:: The records ::

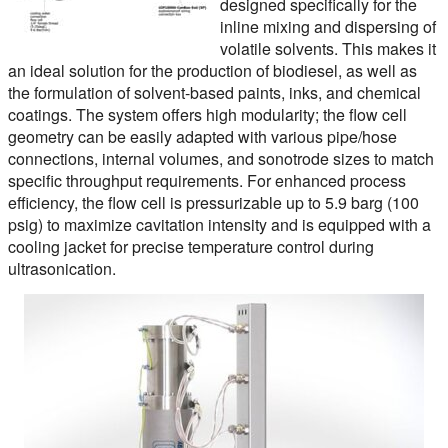
designed specifically for the
inline mixing and dispersing of
volatile solvents. This makes it
an ideal solution for the production of biodiesel, as well as
the formulation of solvent-based paints, inks, and chemical
coatings. The system offers high modularity; the flow cell
geometry can be easily adapted with various pipe/hose
connections, internal volumes, and sonotrode sizes to match
specific throughput requirements. For enhanced process
efficiency, the flow cell is pressurizable up to 5.9 barg (100
psig) to maximize cavitation intensity and is equipped with a
cooling jacket for precise temperature control during
ultrasonication.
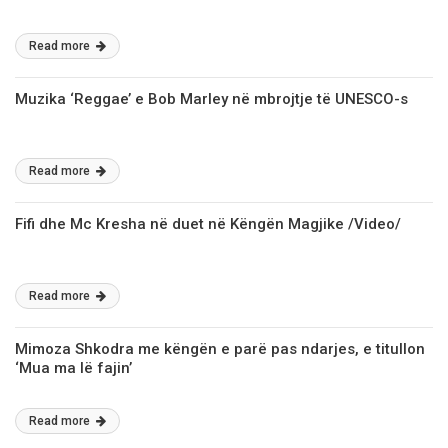
Read more
Muzika ‘Reggae’ e Bob Marley nё mbrojtje tё UNESCO-s
Read more
Fifi dhe Mc Kresha në duet në Këngën Magjike /Video/
Read more
Mimoza Shkodra me kёngёn e parё pas ndarjes, e titullon
‘Mua ma lё fajin’
Read more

:::

Your assignment:
In the material above, how many lines hold the string "cell"? Give the number and nothing else.

Answer box:
2